Circulating poliovirus is only a threat to those who are unvaccinated. Fortunately, most Americans are vaccinated and are, therefore, not at risk. The four-dose inactivated poliovirus vaccine is part of routine vaccination schedules in the US, and most children get the first three doses by 18 months. The fourth dose is given between the ages of 4 and 6. However, not all children are vaccinated, and there are pockets of some communities with low vaccination rates, including some in New York City and neighboring suburbs.

Risk and luck

In New York, 78.96 percent of children statewide received the first three doses by the age of 2. But, in Rockland County, the vaccination rate for children under 2 is only 60 percent. And in Orange County, it’s just under 59 percent in children under 2. The vaccination rate in New York City is higher, but officials say it’s been slipping since 2019. Currently, only 86 percent of NYC children under 5 years are fully vaccinated, meaning 14 percent are vulnerable to the dangerous disease.

“The risk to New Yorkers is real but the defense is so simple—get vaccinated against polio,” New York City Health Commissioner Dr. Ashwin Vasan said in a statement. “With polio circulating in our communities there is simply nothing more essential than vaccinating our children to protect them from this virus, and if you’re an unvaccinated or incompletely vaccinated adult, please choose now to get the vaccine. Polio is entirely preventable and its reappearance should be a call to action for all of us.”

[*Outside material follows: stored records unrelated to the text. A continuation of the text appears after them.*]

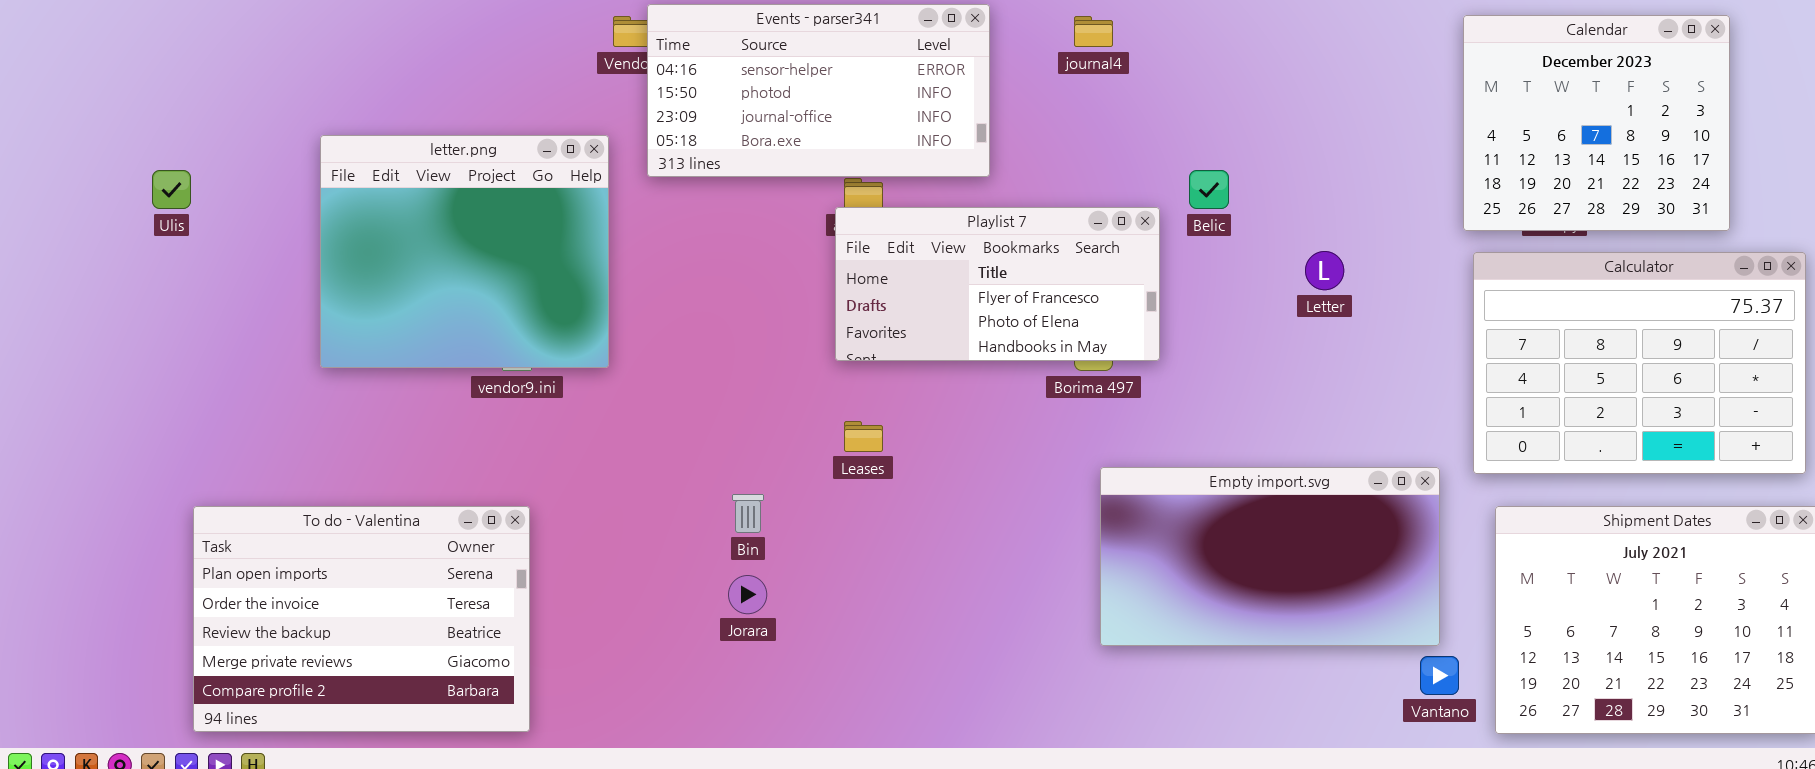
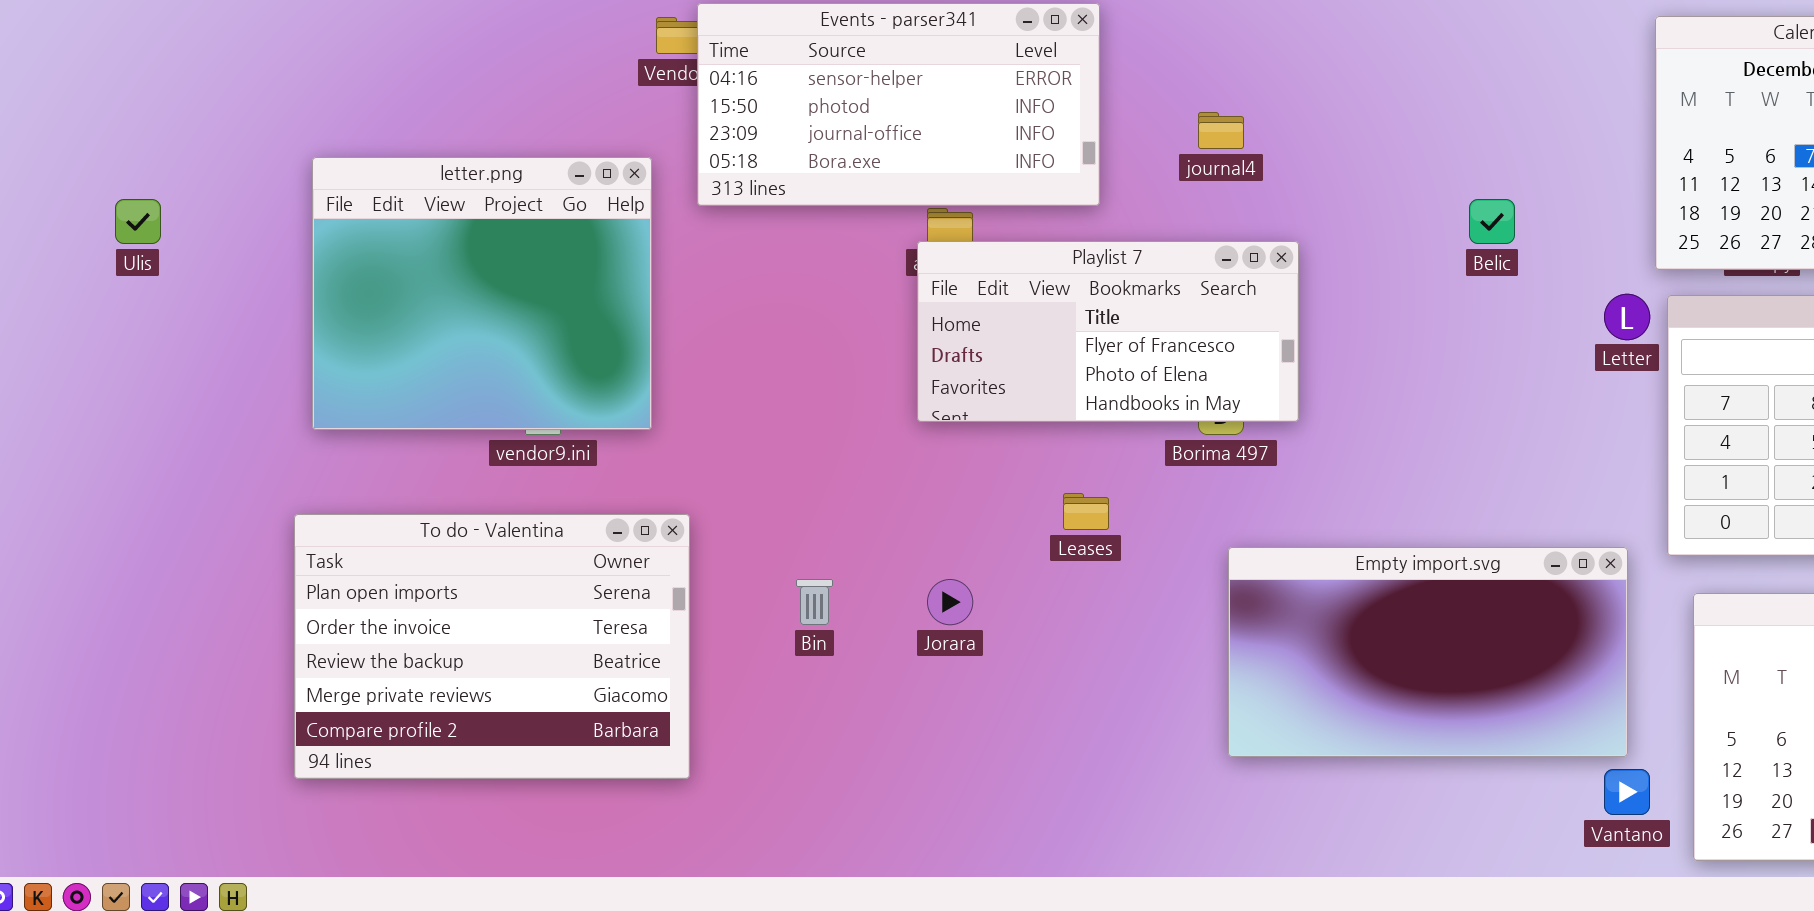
journal4: [1074,16,1113,47] -> [1198,112,1244,149], moved
Belic: [1189,170,1229,209] -> [1469,199,1515,244], moved
Letter: [1305,251,1344,290] -> [1604,294,1650,340], moved
Leases: [844,421,883,452] -> [1063,493,1109,530], moved
To do - Valentina: [193,506,530,732] -> [294,514,690,779], moved
Jorara: [728,575,767,614] -> [927,579,973,625], moved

New York officials aren’t the only ones scrambling to address a resurgence of poliovirus. Officials in the UK this week announced that they had detected 116 poliovirus isolates from 19 sewage samples in at least eight London boroughs since February. Officials are now working to vaccinate all children ages 1 to 9 across London.

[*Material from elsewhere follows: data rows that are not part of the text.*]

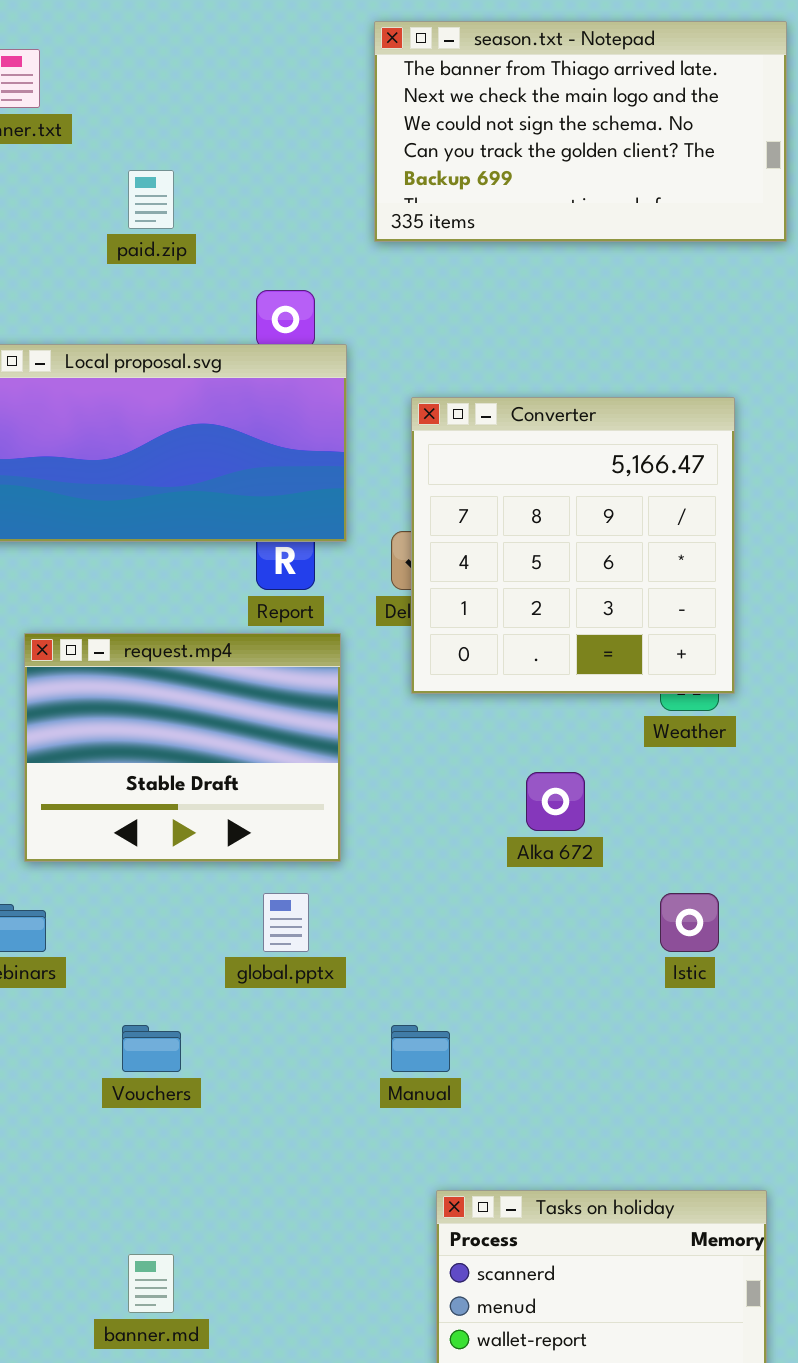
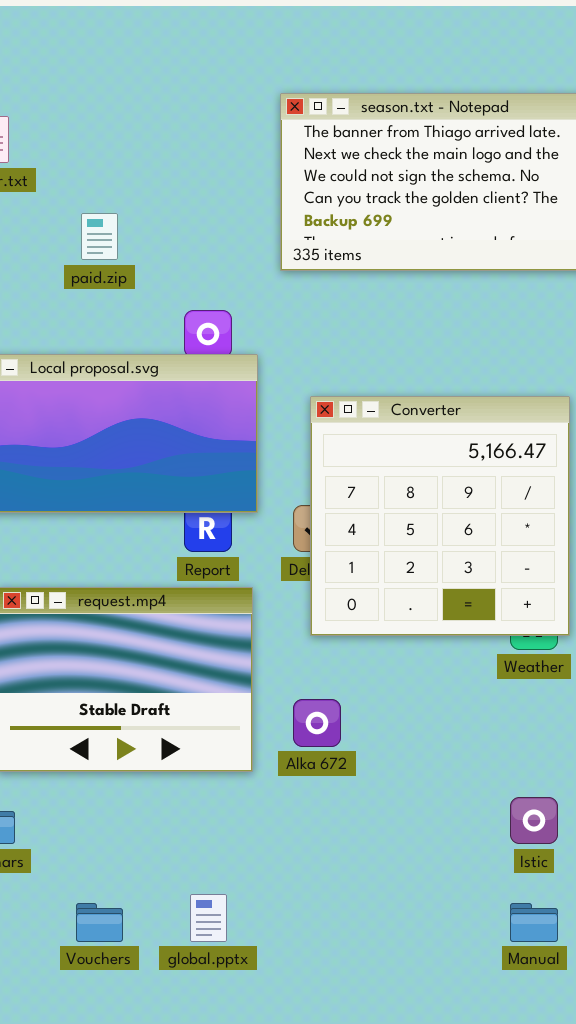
Alka 672: [526,772,585,831] -> [293,699,341,747], moved
global.pptx: [263,893,309,952] -> [190,894,227,942], moved
Manual: [391,1025,450,1072] -> [510,903,558,942], moved

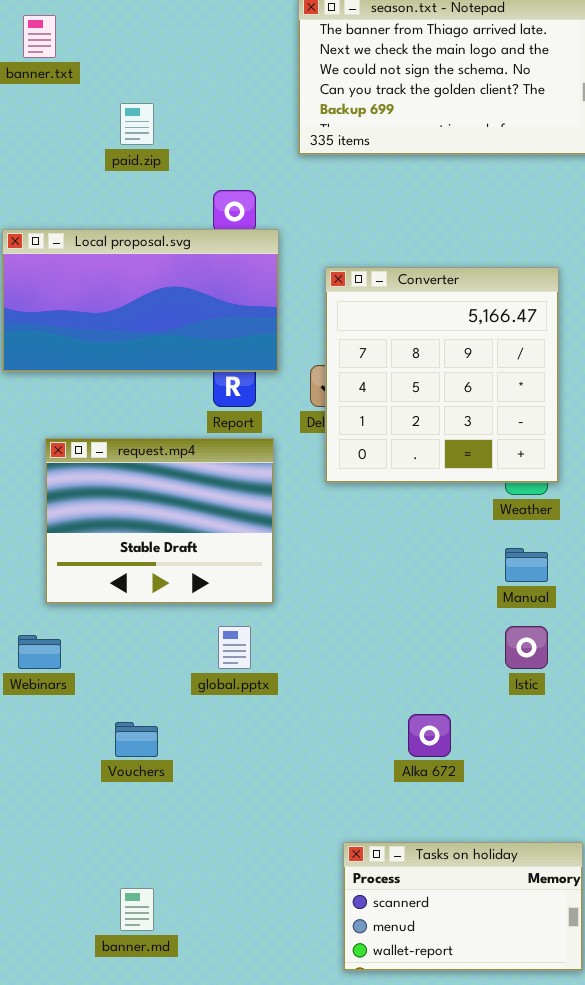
Alka 672: [293,699,341,747] -> [408,714,451,757], moved
global.pptx: [190,894,227,942] -> [218,626,251,669], moved
Manual: [510,903,558,942] -> [505,548,548,582], moved

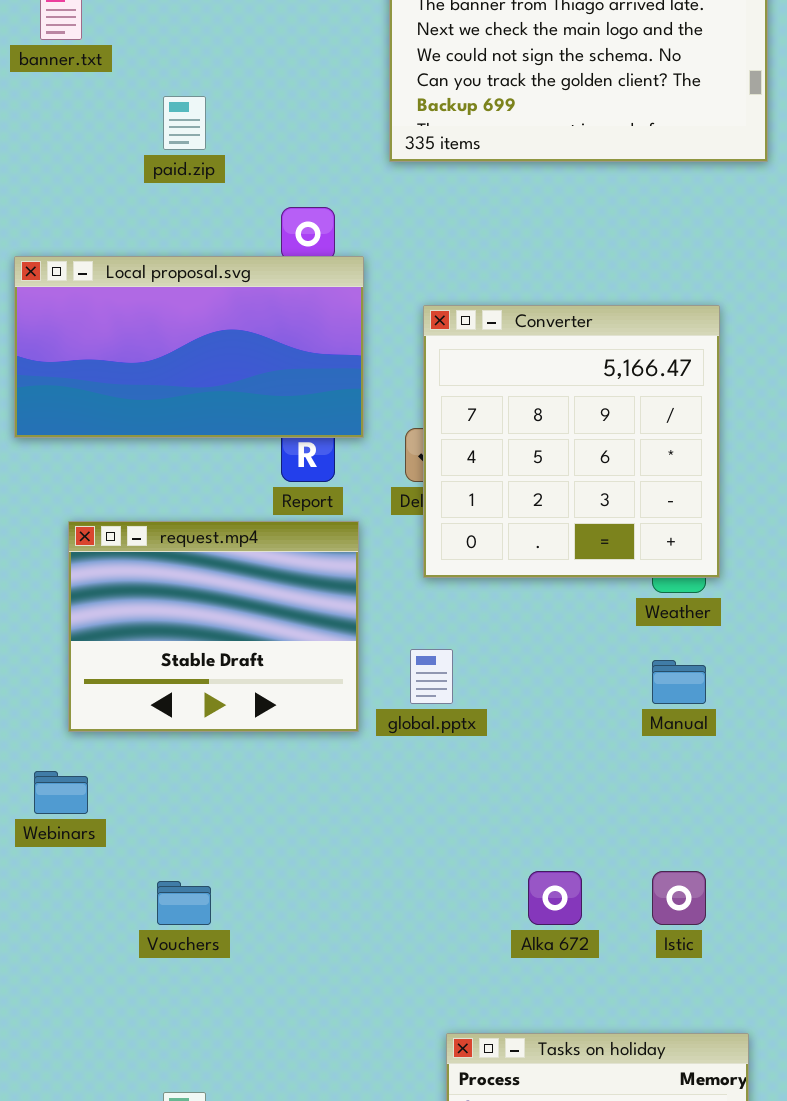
global.pptx: [218,626,251,669] -> [410,649,453,704], moved
Istic: [505,626,548,669] -> [652,871,706,925], moved

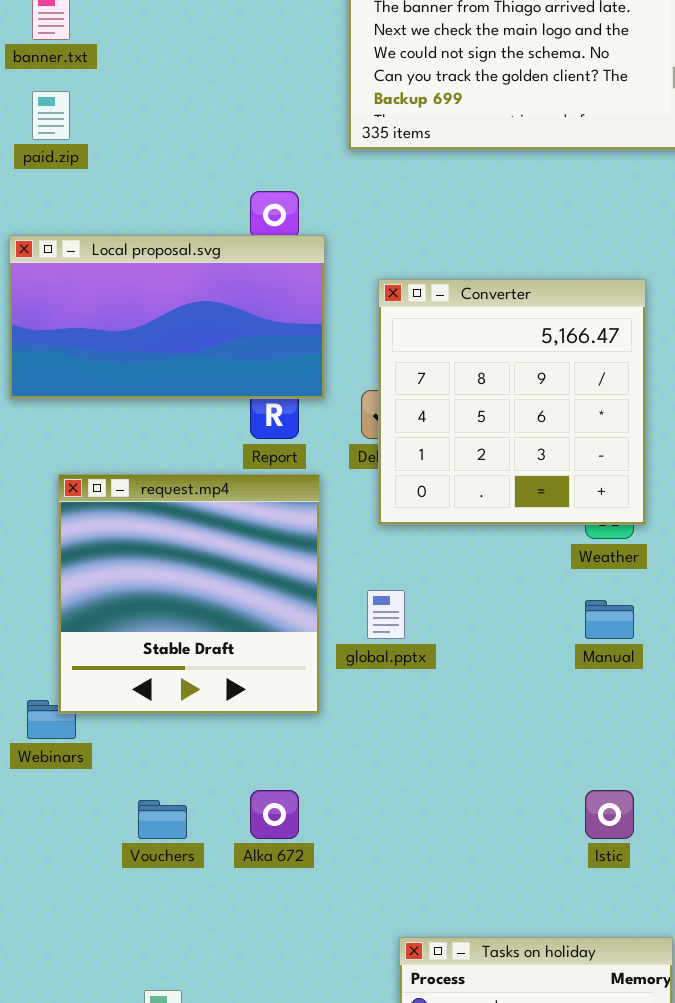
paid.zip: [163,96,206,150] -> [32,91,70,140], moved
request.mp4: [68,521,359,732] -> [58,474,320,714], resized
Alka 672: [528,871,582,925] -> [250,790,299,839], moved

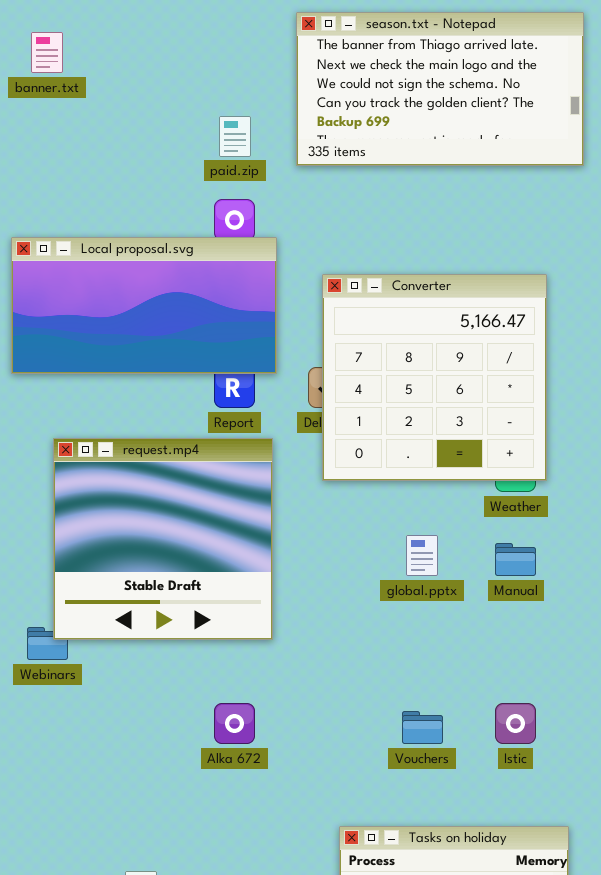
paid.zip: [32,91,70,140] -> [219,116,251,157], moved
global.pptx: [367,590,405,639] -> [406,535,438,576], moved
Vouchers: [138,800,187,839] -> [402,711,443,744], moved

“In London it is just good luck that nobody has been paralyzed from these viruses that have been picked up,” David Salisbury, WHO Global Commission for Certification of Polio Eradication, said in a statement. “Those who are vaccinated are well protected—it is those people who are unvaccinated or under-vaccinated who are at risk.”

In London and New York, officials have detected genetically linked isolates of vaccine-derived poliovirus (specifically vaccine-derived poliovirus type 2 or VDPV2), which stems from oral polio vaccines. These vaccines, which are no longer used in the UK and US, contain weakened, replicating viruses, and they are safe, effective, and affordable. But, if they’re given in areas with poor hygiene, improper sanitation, and low vaccination rates, the vaccine virus can spread, mutate, and regain the ability to cause disease and paralysis.